- _WORK ORDER_: An exact reproduction of the entries is needed. Keep all pictures out of it.

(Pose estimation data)

++++++++++

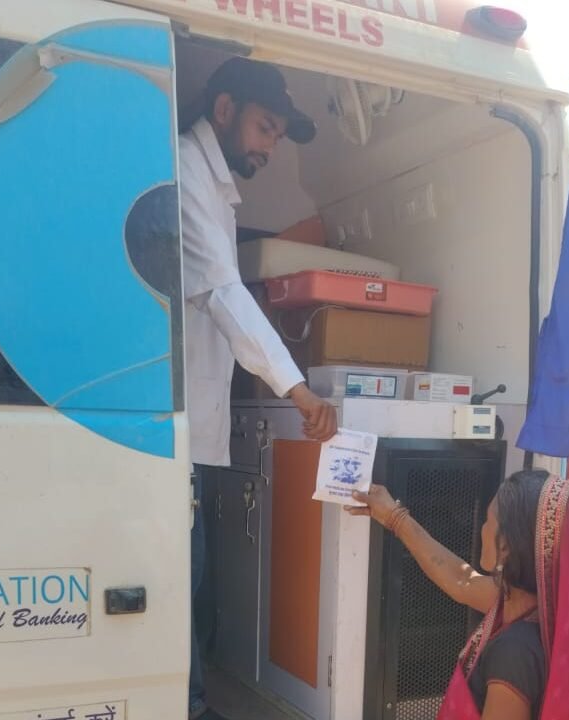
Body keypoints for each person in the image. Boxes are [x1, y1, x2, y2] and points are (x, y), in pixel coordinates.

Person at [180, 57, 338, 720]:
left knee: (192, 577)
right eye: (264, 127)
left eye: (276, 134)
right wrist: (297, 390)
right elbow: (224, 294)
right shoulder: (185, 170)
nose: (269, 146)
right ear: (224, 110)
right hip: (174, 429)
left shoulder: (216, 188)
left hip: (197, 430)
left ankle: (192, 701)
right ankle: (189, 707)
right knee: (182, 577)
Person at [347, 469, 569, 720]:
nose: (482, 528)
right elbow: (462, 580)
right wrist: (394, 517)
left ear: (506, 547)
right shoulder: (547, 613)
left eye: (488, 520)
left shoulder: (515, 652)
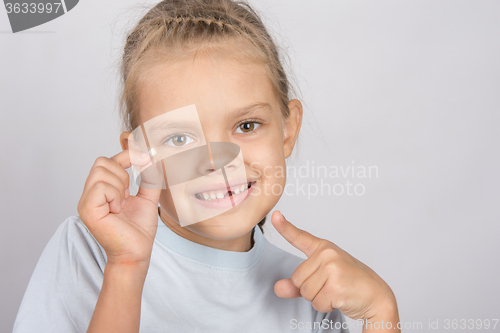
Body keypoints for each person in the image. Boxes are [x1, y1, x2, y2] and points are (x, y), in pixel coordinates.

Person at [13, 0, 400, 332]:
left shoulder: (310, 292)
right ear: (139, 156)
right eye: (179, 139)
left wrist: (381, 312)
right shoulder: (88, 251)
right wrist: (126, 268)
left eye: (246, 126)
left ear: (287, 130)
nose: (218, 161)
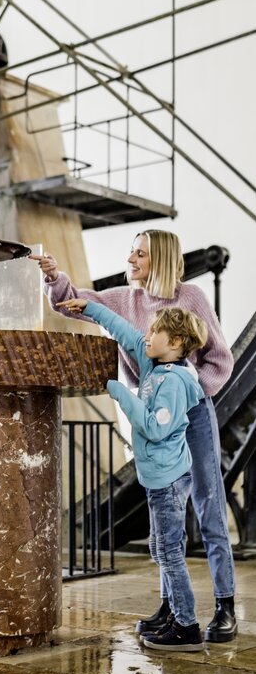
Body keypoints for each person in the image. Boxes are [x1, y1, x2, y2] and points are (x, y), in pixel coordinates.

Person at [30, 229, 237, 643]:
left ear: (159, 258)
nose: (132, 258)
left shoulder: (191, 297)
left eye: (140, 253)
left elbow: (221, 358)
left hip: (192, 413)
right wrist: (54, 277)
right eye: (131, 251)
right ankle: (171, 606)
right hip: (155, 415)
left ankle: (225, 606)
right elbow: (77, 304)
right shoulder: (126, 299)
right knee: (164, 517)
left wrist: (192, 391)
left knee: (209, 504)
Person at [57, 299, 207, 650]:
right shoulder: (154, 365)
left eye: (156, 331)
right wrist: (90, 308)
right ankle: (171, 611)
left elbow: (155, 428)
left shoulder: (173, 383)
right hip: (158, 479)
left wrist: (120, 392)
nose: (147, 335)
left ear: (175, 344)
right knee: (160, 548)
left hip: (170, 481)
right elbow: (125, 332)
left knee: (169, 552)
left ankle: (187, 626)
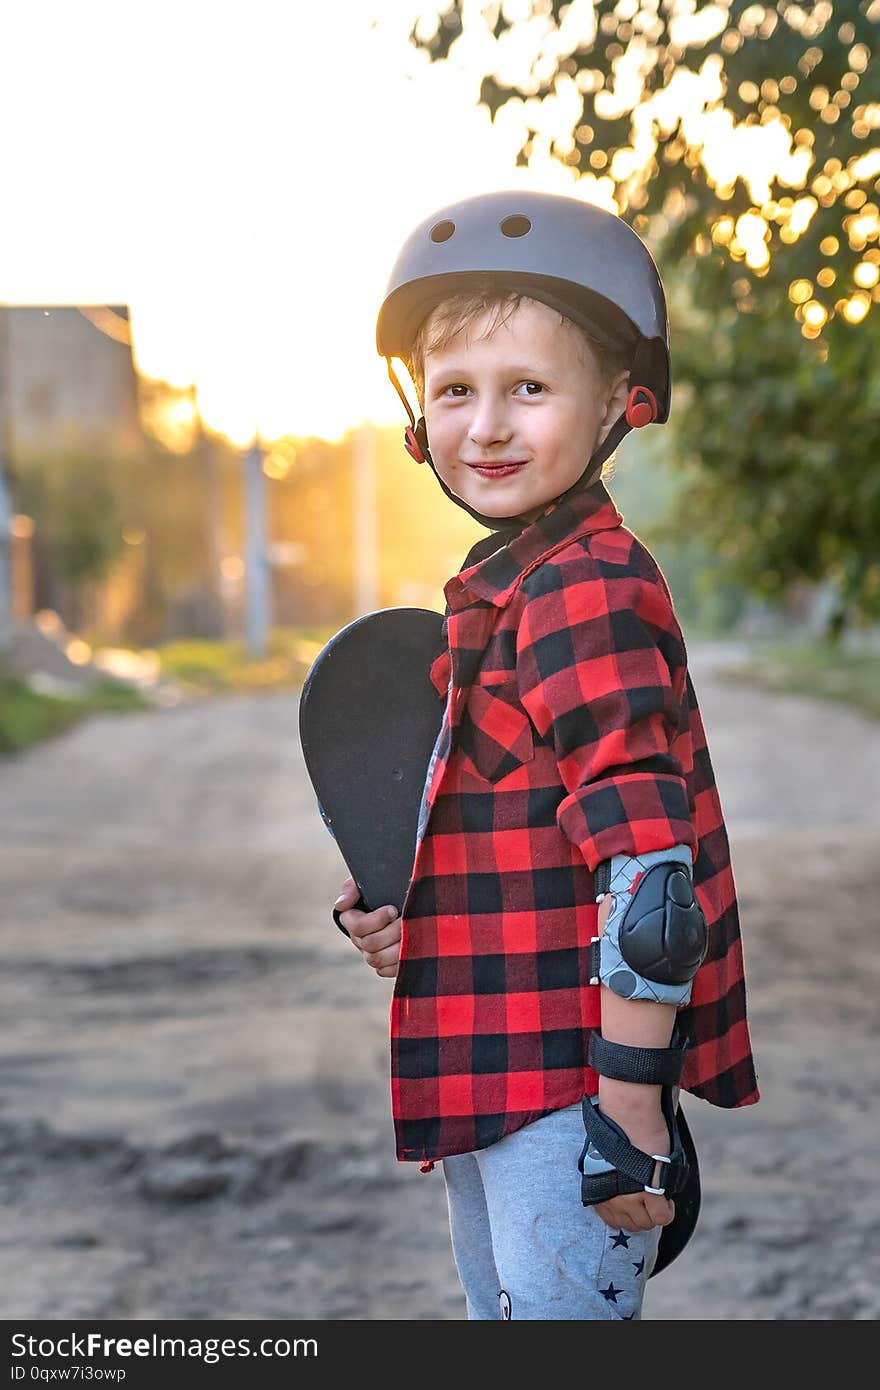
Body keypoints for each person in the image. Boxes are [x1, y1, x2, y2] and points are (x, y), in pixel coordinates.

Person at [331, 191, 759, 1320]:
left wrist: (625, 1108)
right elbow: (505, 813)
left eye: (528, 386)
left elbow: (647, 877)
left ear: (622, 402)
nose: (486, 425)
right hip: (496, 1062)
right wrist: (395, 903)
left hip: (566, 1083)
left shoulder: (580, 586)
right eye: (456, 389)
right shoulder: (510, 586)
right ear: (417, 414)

++++++++++

- _EXERCISE SOLUTION_:
Body keypoints for each person in the image. Boxes are [x1, y1, x2, y2] and points are (x, y), in pixel coordinates.

Person at [180, 57, 338, 720]:
left knee: (192, 577)
right eye: (264, 127)
left eye: (276, 134)
right wrist: (297, 390)
right elbow: (224, 294)
right shoulder: (185, 170)
nose: (269, 146)
right ear: (224, 110)
right hip: (174, 429)
left shoulder: (216, 188)
left hip: (197, 430)
left ankle: (192, 701)
right ankle: (189, 707)
right knee: (182, 577)
Person at [347, 469, 569, 720]:
nose: (482, 528)
right elbow: (462, 580)
right wrist: (394, 517)
left ear: (506, 547)
right shoulder: (547, 613)
left eye: (488, 520)
left shoulder: (515, 652)
Body keypoints for each person in the image. Boxes are [x1, y1, x2, y2] and points are (x, y), in pixel coordinates.

Person at [13, 0, 400, 332]:
left shoulder: (310, 292)
right ear: (139, 156)
right eye: (179, 139)
left wrist: (381, 312)
right shoulder: (88, 251)
right wrist: (126, 268)
left eye: (246, 126)
left ear: (287, 130)
nose: (218, 161)
Body keypoints for each person in the image. Boxes are [x1, y1, x2, y2] and points are (x, y), in pixel coordinates.

Person at [30, 229, 237, 643]:
left ear: (159, 258)
nose: (132, 258)
left shoulder: (191, 297)
left eye: (140, 253)
left elbow: (221, 358)
left hip: (192, 413)
right wrist: (54, 277)
right eye: (131, 251)
right ankle: (171, 606)
right hip: (155, 415)
left ankle: (225, 606)
right elbow: (77, 304)
right shoulder: (126, 299)
right knee: (164, 517)
left wrist: (192, 391)
left knee: (209, 504)
Person at [57, 299, 207, 650]:
right shoulder: (154, 365)
left eye: (156, 331)
right wrist: (90, 308)
right ankle: (171, 611)
left elbow: (155, 428)
left shoulder: (173, 383)
right hip: (158, 479)
left wrist: (120, 392)
nose: (147, 335)
left ear: (175, 344)
right knee: (160, 548)
left hip: (170, 481)
right elbow: (125, 332)
left knee: (169, 552)
left ankle: (187, 626)
Body keypoints for each person in the image. Boxes are [x1, y1, x2, y2] and points are (x, y), in pixel coordinates.

Person at [331, 191, 759, 1320]:
left wrist: (625, 1108)
right elbow: (505, 813)
left eye: (528, 386)
left elbow: (647, 877)
left ear: (622, 402)
nose: (486, 425)
right hip: (496, 1062)
right wrist: (395, 903)
left hip: (566, 1083)
left shoulder: (580, 586)
right eye: (456, 389)
right shoulder: (510, 586)
right ear: (417, 414)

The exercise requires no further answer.